Chris Brown’s first move since being fresh out of celebrity rehab is to sell his Hollywood Hills home and move to Malibu, California after neighbors complained about his home’s graffiti-painted exterior. A change of scenery could help the troubled, 24-year-old singer improve his public image.
A spokeswoman for Brown announced this morning that he is leaving residential rehab, but will continue seeking treatment for “anger issues” at an outpatient facility and will complete his assigned 1,000 hours of community service in the Los Angeles area.
Brown’s legal troubles are spilling over into his musical career, however.
Brown entered rehab on October 30, after canceling a concert with Danity Kane in New York, due to an incident where a fan claims Brown assaulted him while using homophobic slurs. Promoters pulled out of a Canadian festival, citing their lack of support for Brown. He eventually pulled out of the concert due to health problems, which prevented him from keeping his commitment to Canadian fans.

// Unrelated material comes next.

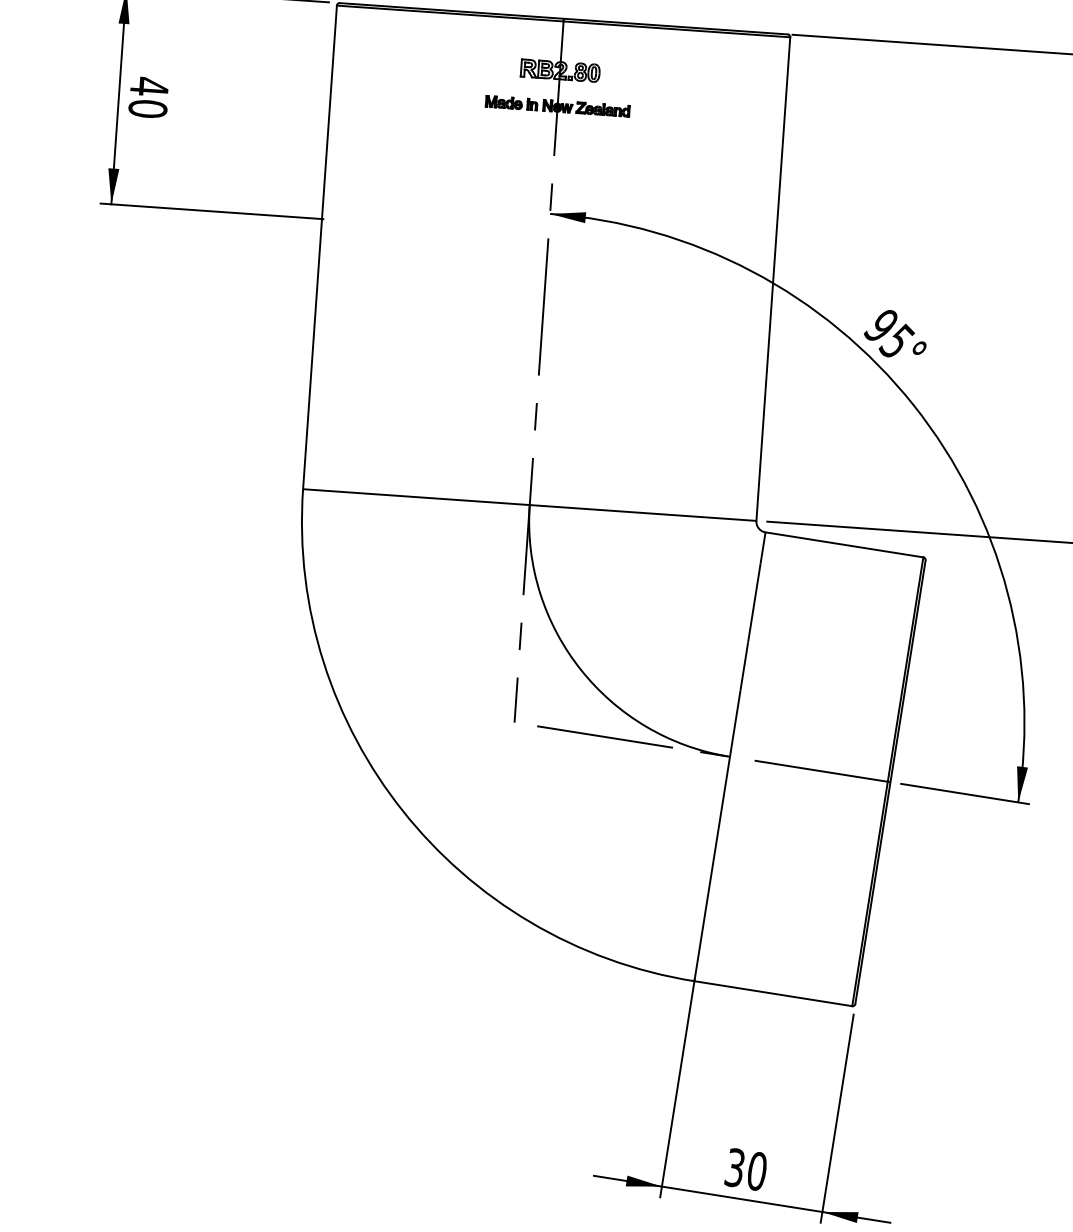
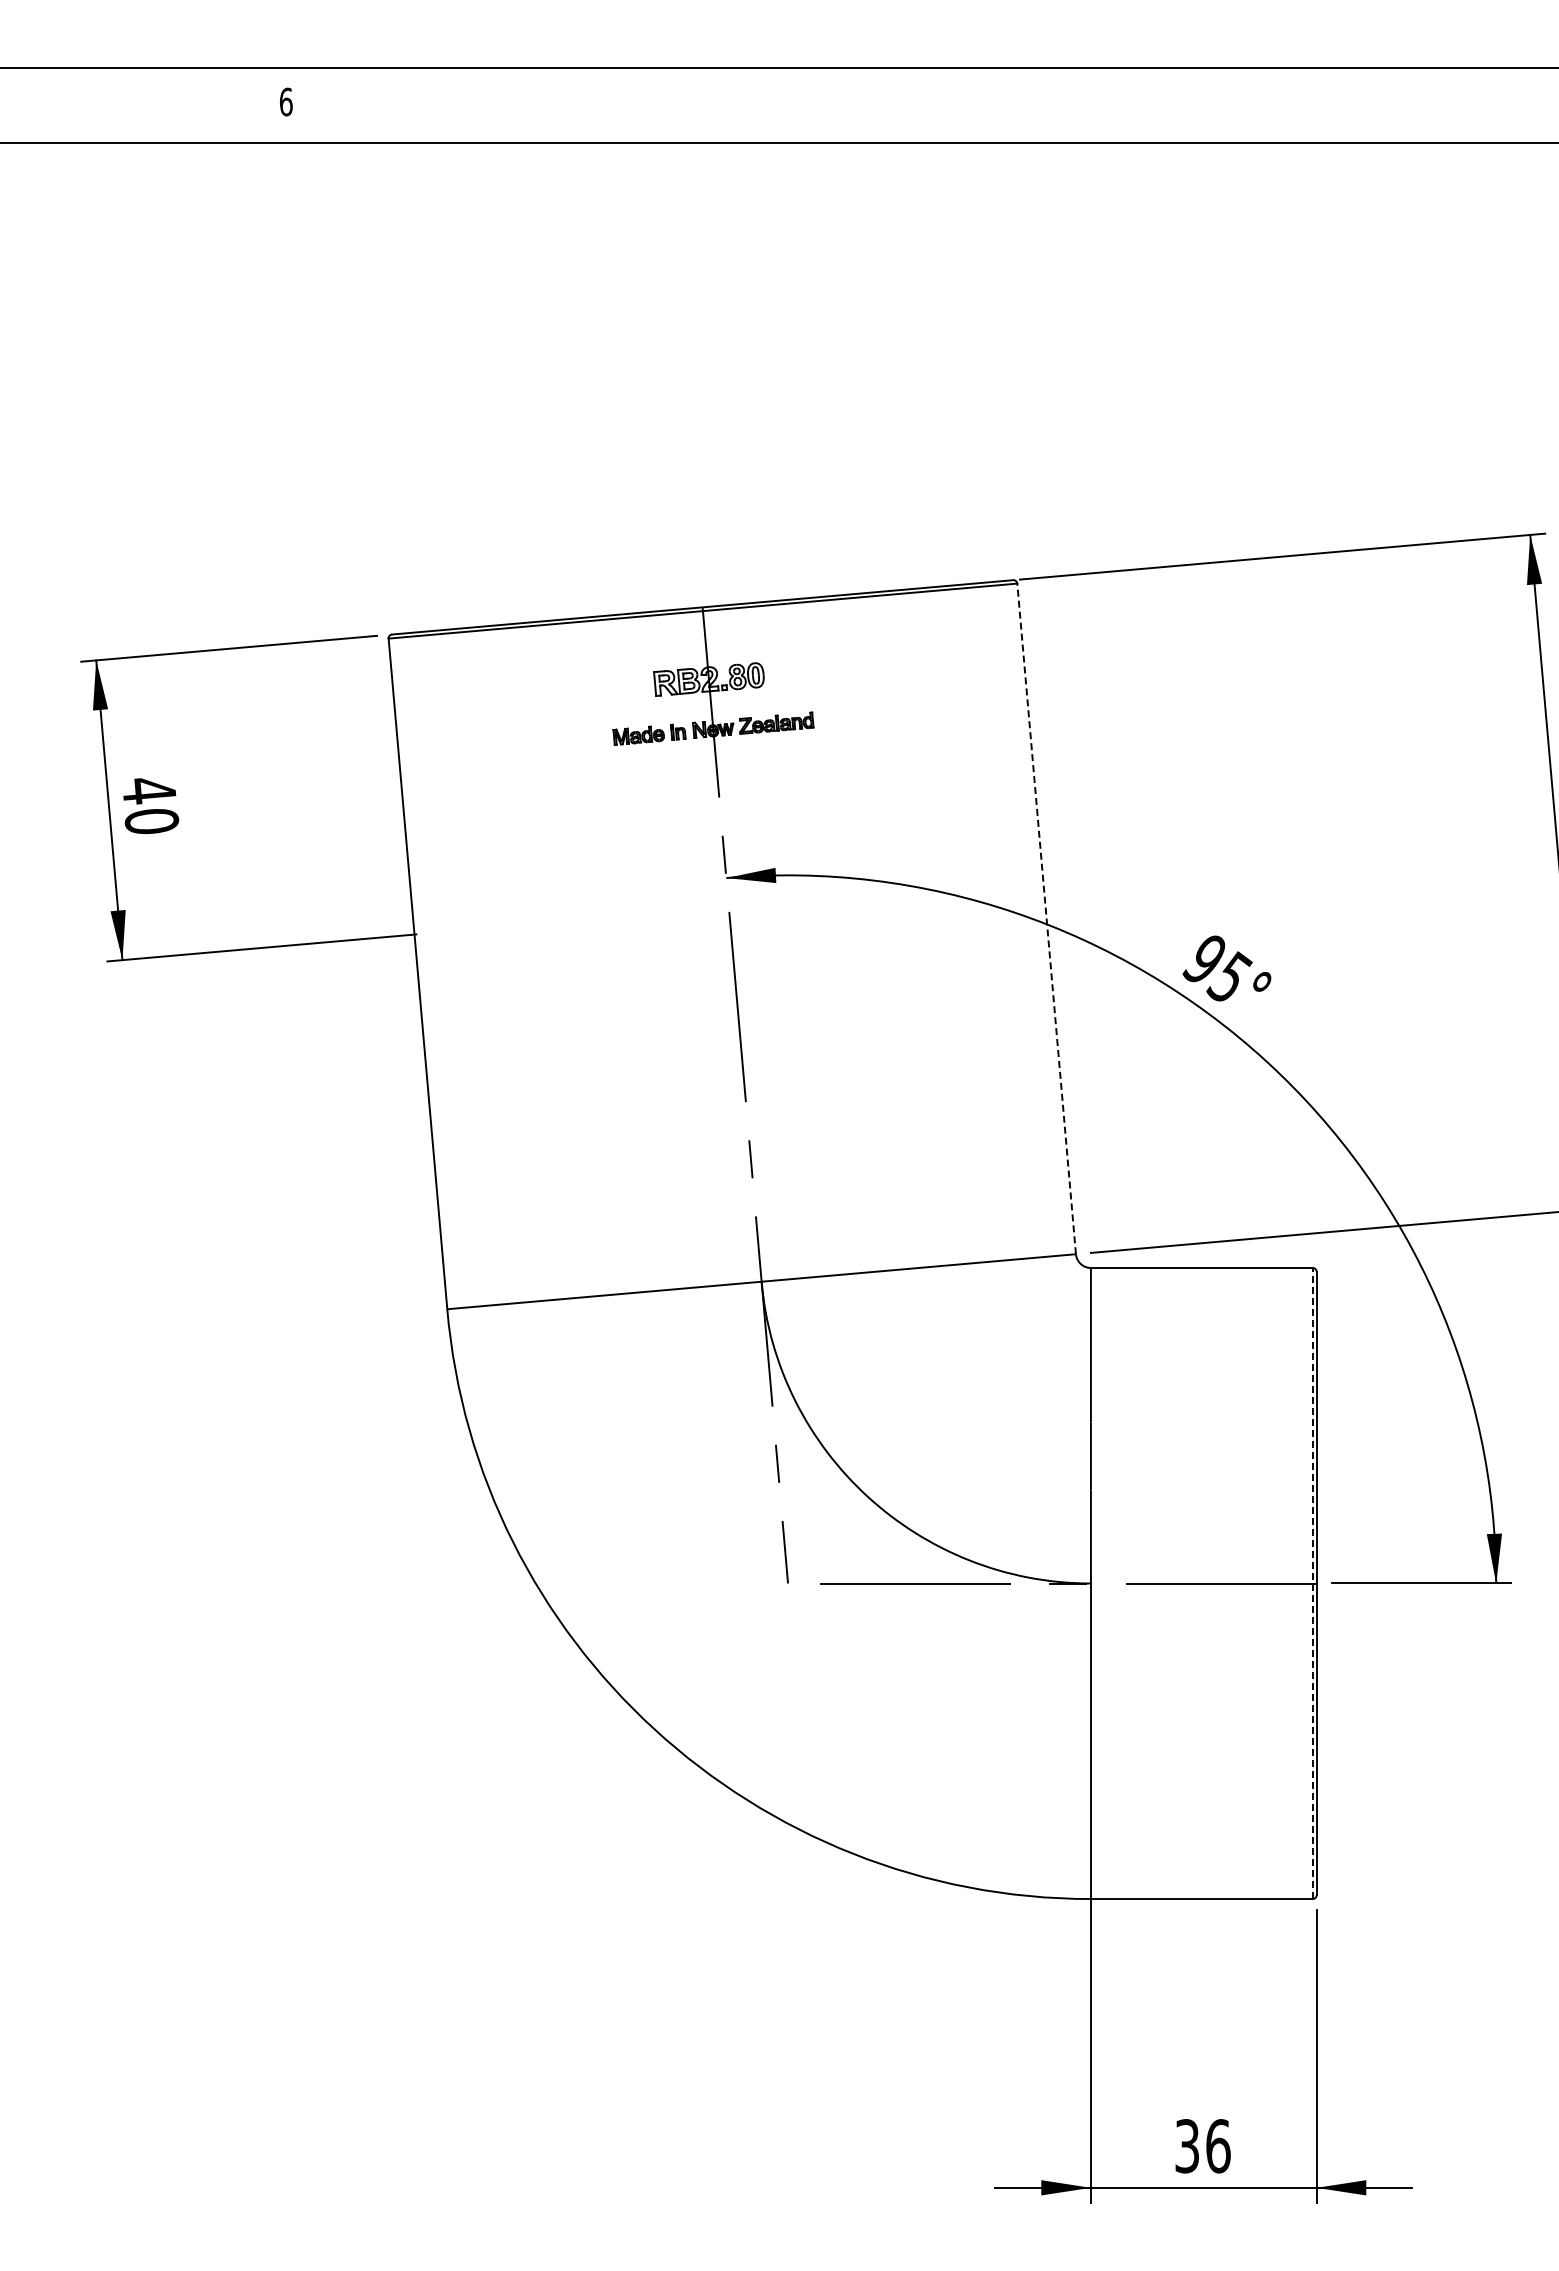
line: (773, 278) -> (1046, 918), solid -> dashed
line: (887, 781) -> (1312, 1583), solid -> dashed
text: (757, 1171) -> (1218, 2146), 30 -> 36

The entertainer’s latest album X was pushed back by RCA Records to December 3. With Brown’s impending court date that could see him behind bars, the release date may be erased from the label’s calendar completely. No label wants to release an album without an artist around to promote it effectively.
Publicist Nicole Perna said Brown thanked his fans for their support and encouragement. But will fans wait around for the change when today’s musical landscape is full of new artists who are hungry and clamoring for the top spot? Brown’s public image has drastically changed since his emergence on the scene as a teen heartthrob. Now, the public may confuse him with a rapper instead of an R&B singer. His latest singles featuring Nicki Minaj and the late Aaliyah barely made a dent on the charts or radio. However, Sevyn Streeter‘s “It Won’t Stop Remix,” featuring Brown’s vocals, is in the top 10 on the charts.
A change of entourage and environment and an attitude adjustment could steer Chris Brown back on focus to live up to the promise of being a great pop star. After all, America loves a hackneyed “underdog makes a comeback” plot.